> _REQUIRED WORK_: Since the listing below shows pictures, leave them out and write out exactly the lines from the line with "mouse_move(1099, 451)" to the line with "click(854, 536)", both included, and no others.
(ENTRIES SHOWN Opens)
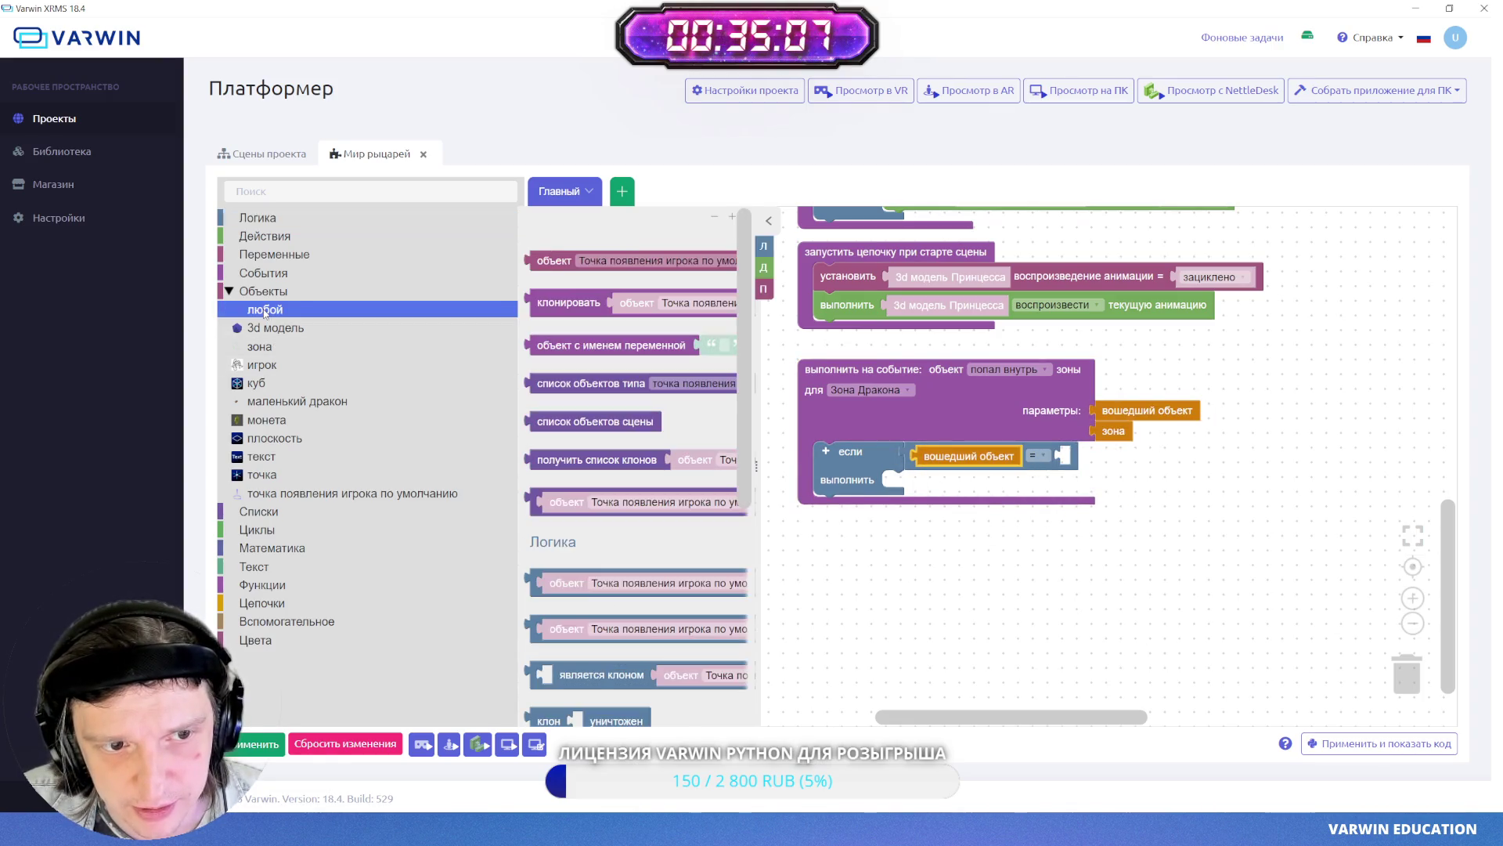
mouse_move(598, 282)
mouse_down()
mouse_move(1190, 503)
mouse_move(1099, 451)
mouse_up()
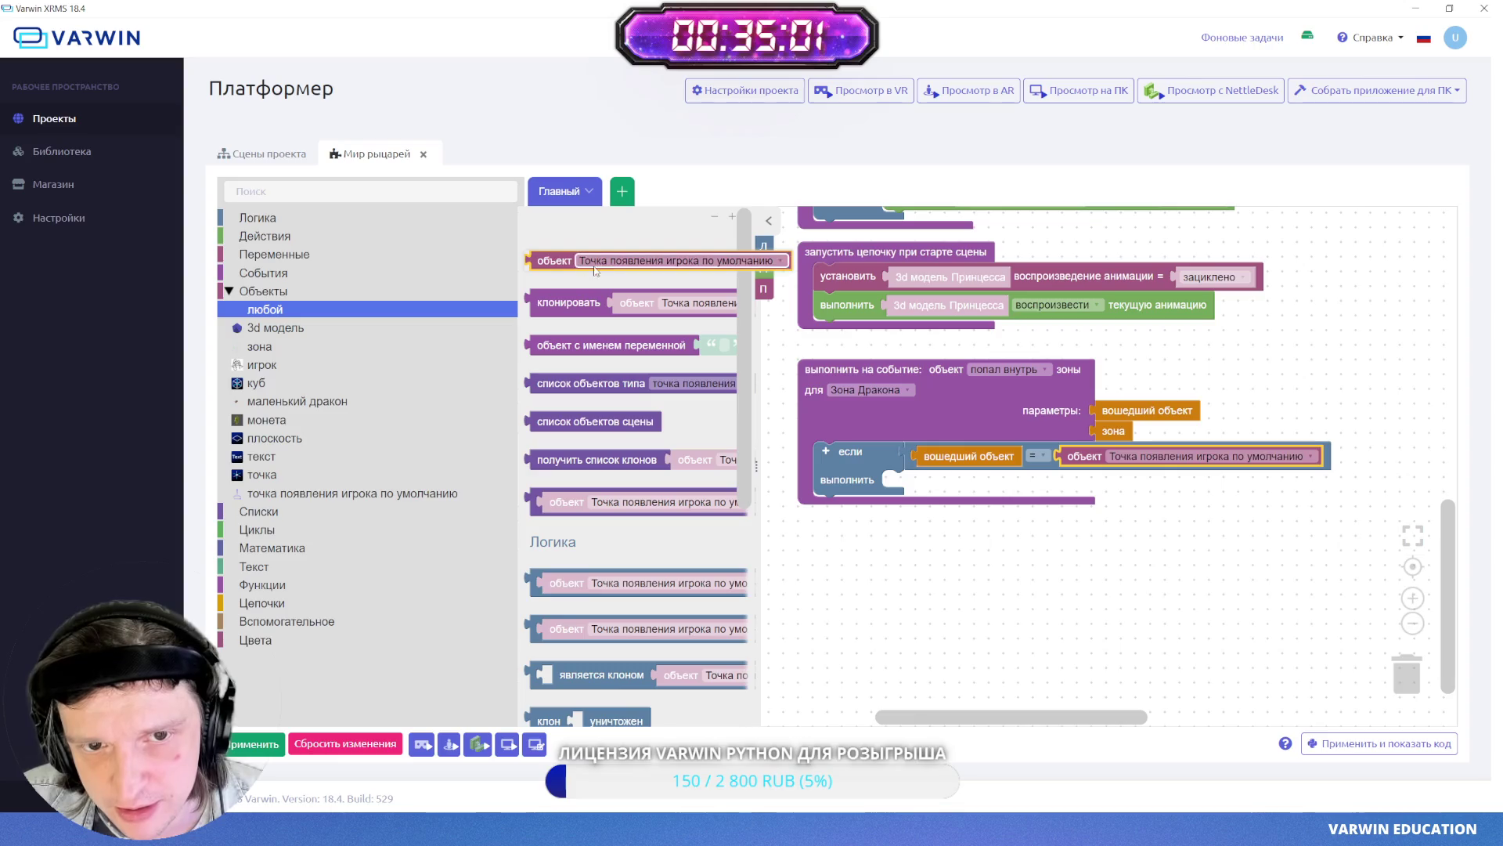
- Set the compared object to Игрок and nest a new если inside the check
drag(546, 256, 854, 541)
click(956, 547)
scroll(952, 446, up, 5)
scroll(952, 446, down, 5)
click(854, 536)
(ENTRIES SHOWN Closes)
(ENTRIES SHOWN Opens)
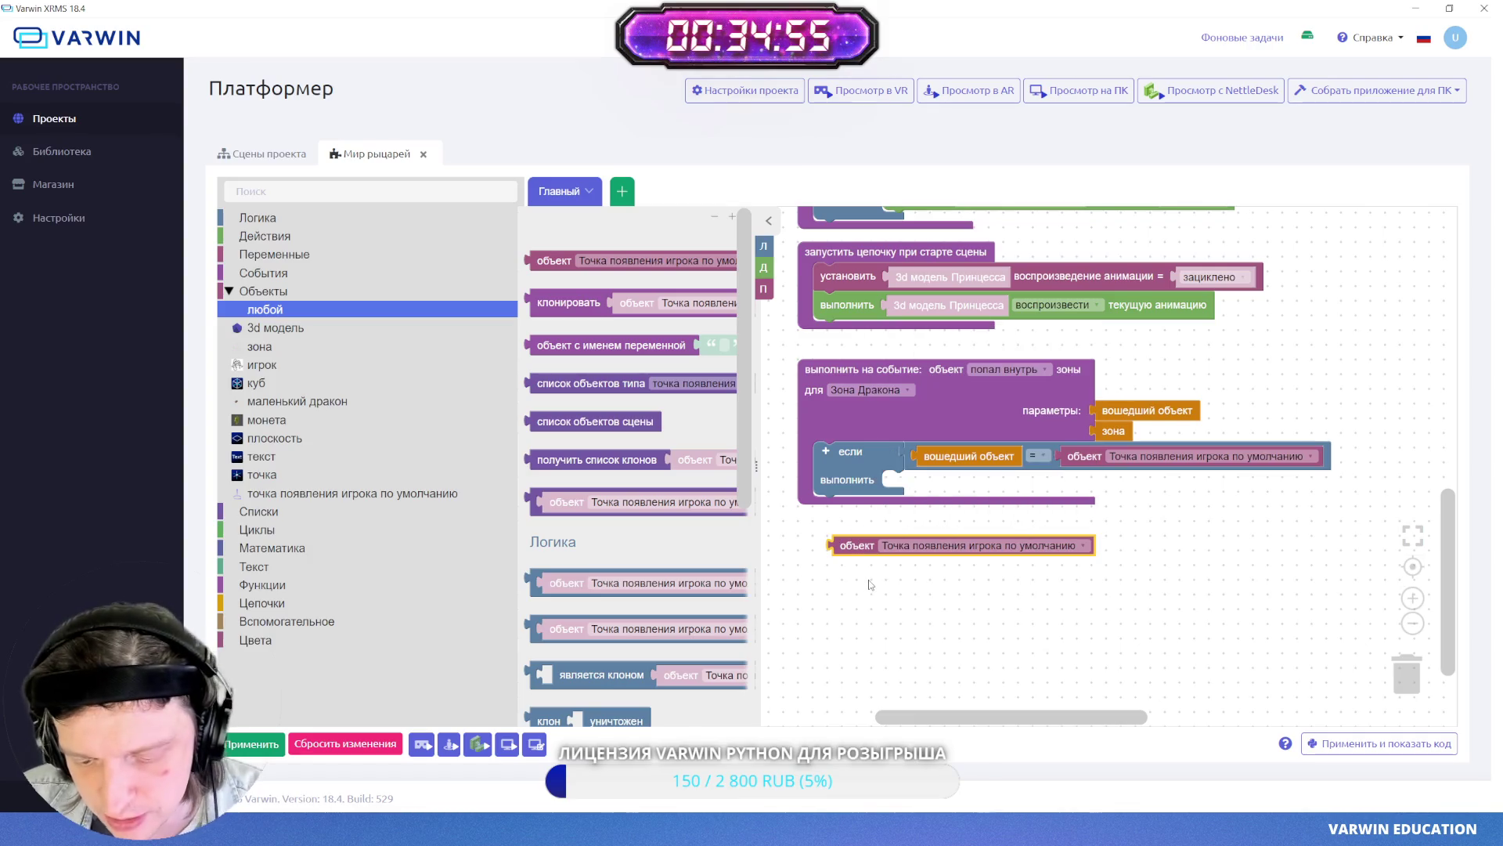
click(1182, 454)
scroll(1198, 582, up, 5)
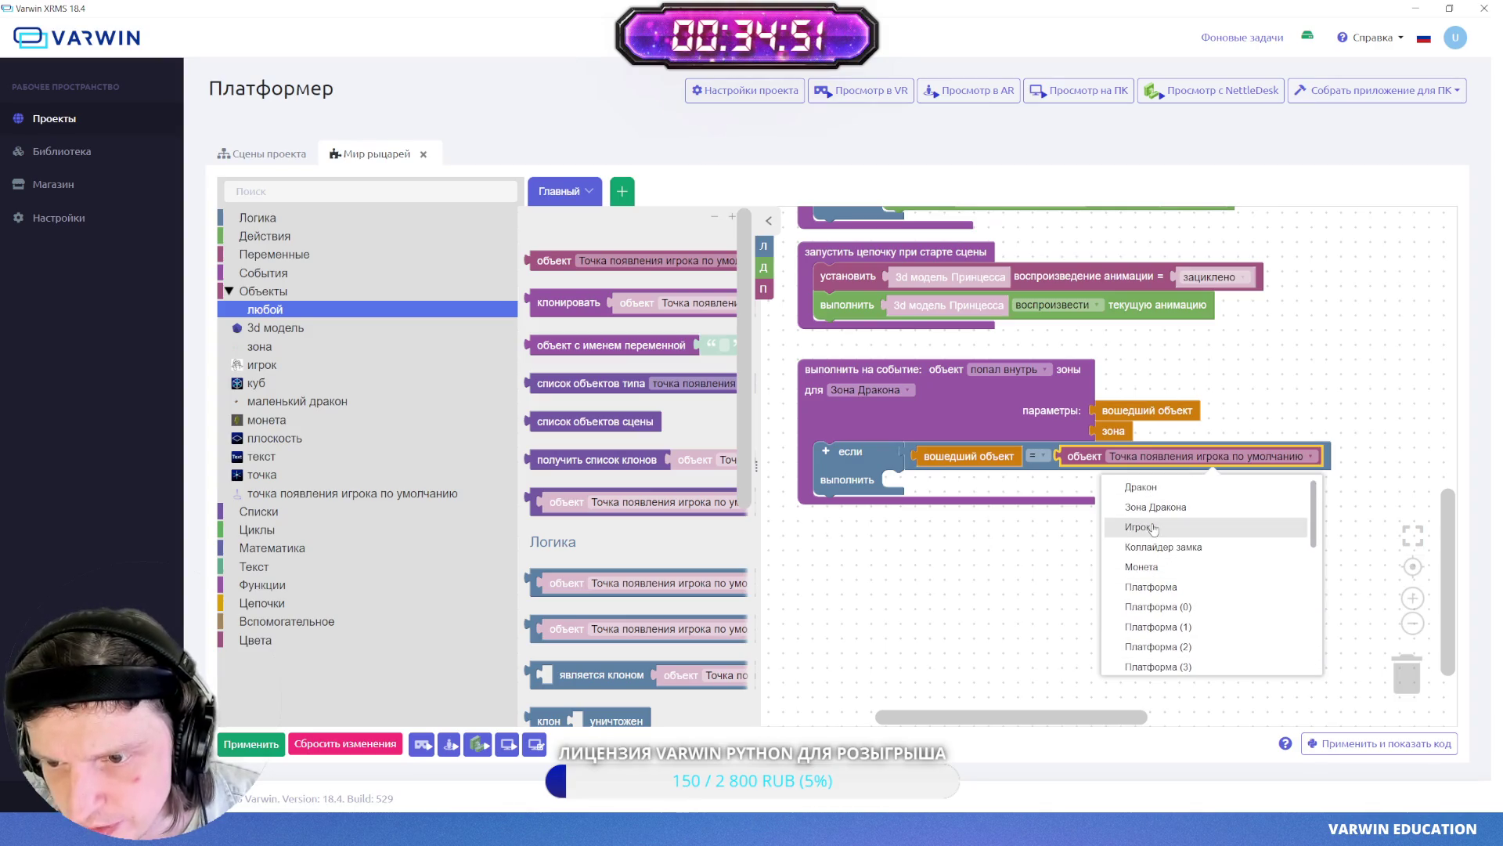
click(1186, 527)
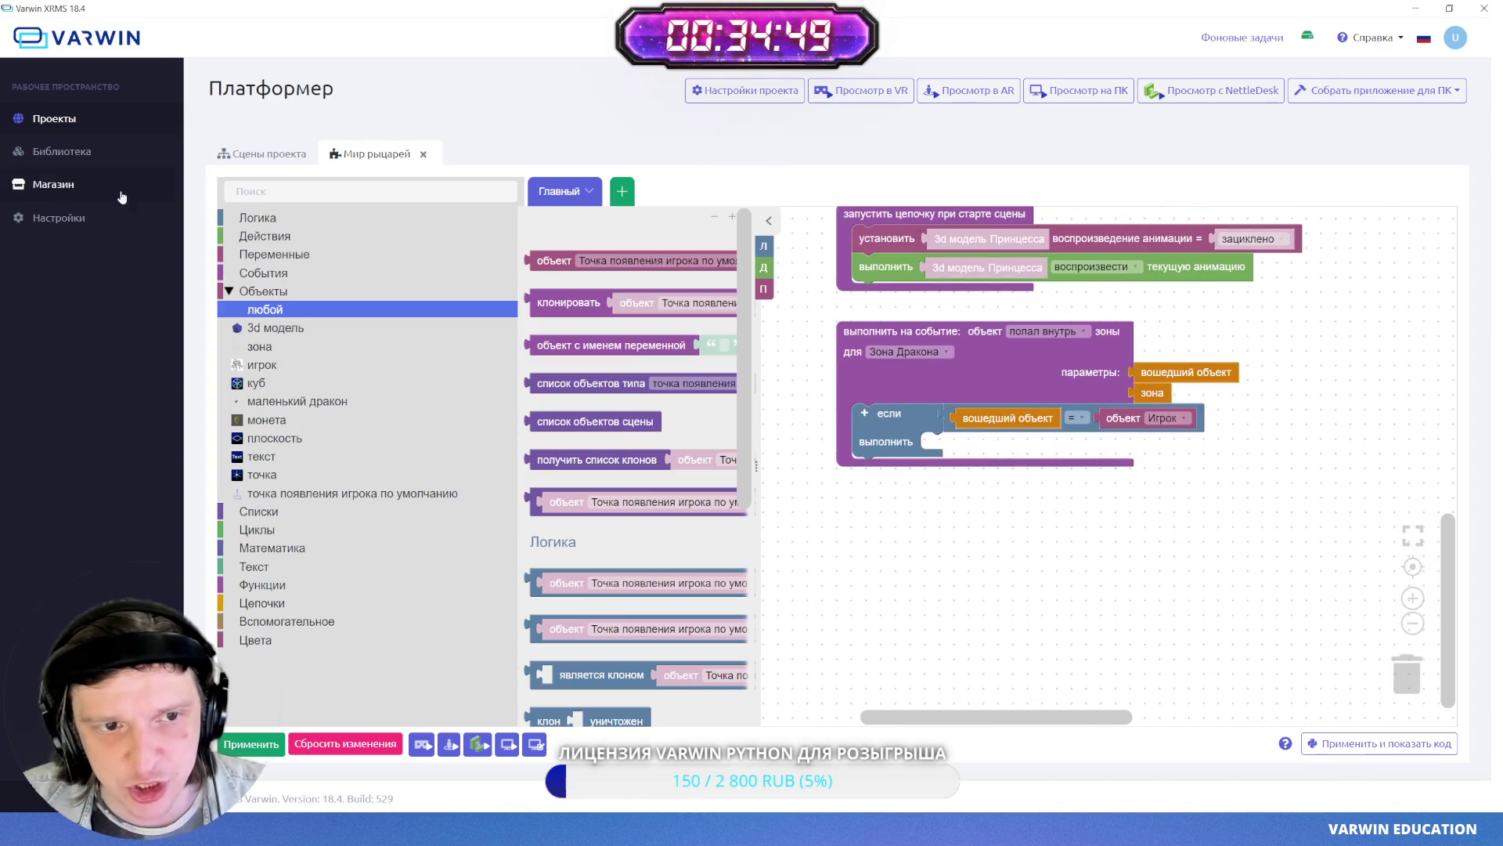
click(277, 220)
(ENTRIES SHOWN Closes)
> _EXERCISE ANSWER_:
mouse_move(1099, 451)
mouse_up()
- Set the compared object to Игрок and nest a new если inside the check
drag(546, 256, 854, 541)
click(956, 547)
scroll(952, 446, up, 5)
scroll(952, 446, down, 5)
click(854, 536)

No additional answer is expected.